• What the task asks: Repeat the lines below word for word, changing nothing.

Source texts of formatted documents:

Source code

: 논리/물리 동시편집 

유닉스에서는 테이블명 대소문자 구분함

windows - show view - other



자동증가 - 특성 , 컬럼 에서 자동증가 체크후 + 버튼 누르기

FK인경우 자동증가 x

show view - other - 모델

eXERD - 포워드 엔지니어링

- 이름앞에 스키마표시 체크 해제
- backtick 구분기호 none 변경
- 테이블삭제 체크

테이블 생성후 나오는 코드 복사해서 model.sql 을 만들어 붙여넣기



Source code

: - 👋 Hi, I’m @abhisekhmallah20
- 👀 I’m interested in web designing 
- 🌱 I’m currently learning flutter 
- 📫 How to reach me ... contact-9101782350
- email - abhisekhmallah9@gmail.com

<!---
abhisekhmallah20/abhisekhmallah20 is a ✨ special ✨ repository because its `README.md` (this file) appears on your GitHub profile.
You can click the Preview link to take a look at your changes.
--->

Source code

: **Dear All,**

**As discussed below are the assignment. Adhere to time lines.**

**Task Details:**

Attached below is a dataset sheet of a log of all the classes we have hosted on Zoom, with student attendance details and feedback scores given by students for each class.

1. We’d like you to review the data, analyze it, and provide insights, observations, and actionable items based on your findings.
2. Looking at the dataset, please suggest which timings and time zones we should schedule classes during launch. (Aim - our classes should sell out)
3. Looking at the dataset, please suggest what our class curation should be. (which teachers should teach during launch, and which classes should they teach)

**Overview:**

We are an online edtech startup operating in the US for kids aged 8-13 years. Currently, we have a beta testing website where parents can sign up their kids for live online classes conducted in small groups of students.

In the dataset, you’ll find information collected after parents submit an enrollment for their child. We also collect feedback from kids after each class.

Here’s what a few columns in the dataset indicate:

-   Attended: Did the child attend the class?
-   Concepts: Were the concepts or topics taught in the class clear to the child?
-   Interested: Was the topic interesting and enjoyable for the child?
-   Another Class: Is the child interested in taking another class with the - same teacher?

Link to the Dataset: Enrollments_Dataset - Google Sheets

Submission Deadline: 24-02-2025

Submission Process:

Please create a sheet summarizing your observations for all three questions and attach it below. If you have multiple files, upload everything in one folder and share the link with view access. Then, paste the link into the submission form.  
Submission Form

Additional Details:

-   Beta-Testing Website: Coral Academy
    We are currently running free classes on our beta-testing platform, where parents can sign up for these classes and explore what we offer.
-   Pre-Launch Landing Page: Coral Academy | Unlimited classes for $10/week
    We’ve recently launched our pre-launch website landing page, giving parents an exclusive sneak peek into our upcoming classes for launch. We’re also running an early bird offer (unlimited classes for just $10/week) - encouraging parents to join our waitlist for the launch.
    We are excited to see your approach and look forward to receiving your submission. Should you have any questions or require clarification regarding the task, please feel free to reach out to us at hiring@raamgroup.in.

• Your response:
Source code

: 논리/물리 동시편집 

유닉스에서는 테이블명 대소문자 구분함

windows - show view - other



자동증가 - 특성 , 컬럼 에서 자동증가 체크후 + 버튼 누르기

FK인경우 자동증가 x

show view - other - 모델

eXERD - 포워드 엔지니어링

- 이름앞에 스키마표시 체크 해제
- backtick 구분기호 none 변경
- 테이블삭제 체크

테이블 생성후 나오는 코드 복사해서 model.sql 을 만들어 붙여넣기



Source code

: - 👋 Hi, I’m @abhisekhmallah20
- 👀 I’m interested in web designing 
- 🌱 I’m currently learning flutter 
- 📫 How to reach me ... contact-9101782350
- email - abhisekhmallah9@gmail.com

<!---
abhisekhmallah20/abhisekhmallah20 is a ✨ special ✨ repository because its `README.md` (this file) appears on your GitHub profile.
You can click the Preview link to take a look at your changes.
--->

Source code

: **Dear All,**

**As discussed below are the assignment. Adhere to time lines.**

**Task Details:**

Attached below is a dataset sheet of a log of all the classes we have hosted on Zoom, with student attendance details and feedback scores given by students for each class.

1. We’d like you to review the data, analyze it, and provide insights, observations, and actionable items based on your findings.
2. Looking at the dataset, please suggest which timings and time zones we should schedule classes during launch. (Aim - our classes should sell out)
3. Looking at the dataset, please suggest what our class curation should be. (which teachers should teach during launch, and which classes should they teach)

**Overview:**

We are an online edtech startup operating in the US for kids aged 8-13 years. Currently, we have a beta testing website where parents can sign up their kids for live online classes conducted in small groups of students.

In the dataset, you’ll find information collected after parents submit an enrollment for their child. We also collect feedback from kids after each class.

Here’s what a few columns in the dataset indicate:

-   Attended: Did the child attend the class?
-   Concepts: Were the concepts or topics taught in the class clear to the child?
-   Interested: Was the topic interesting and enjoyable for the child?
-   Another Class: Is the child interested in taking another class with the - same teacher?

Link to the Dataset: Enrollments_Dataset - Google Sheets

Submission Deadline: 24-02-2025

Submission Process:

Please create a sheet summarizing your observations for all three questions and attach it below. If you have multiple files, upload everything in one folder and share the link with view access. Then, paste the link into the submission form.  
Submission Form

Additional Details:

-   Beta-Testing Website: Coral Academy
    We are currently running free classes on our beta-testing platform, where parents can sign up for these classes and explore what we offer.
-   Pre-Launch Landing Page: Coral Academy | Unlimited classes for $10/week
    We’ve recently launched our pre-launch website landing page, giving parents an exclusive sneak peek into our upcoming classes for launch. We’re also running an early bird offer (unlimited classes for just $10/week) - encouraging parents to join our waitlist for the launch.
    We are excited to see your approach and look forward to receiving your submission. Should you have any questions or require clarification regarding the task, please feel free to reach out to us at hiring@raamgroup.in.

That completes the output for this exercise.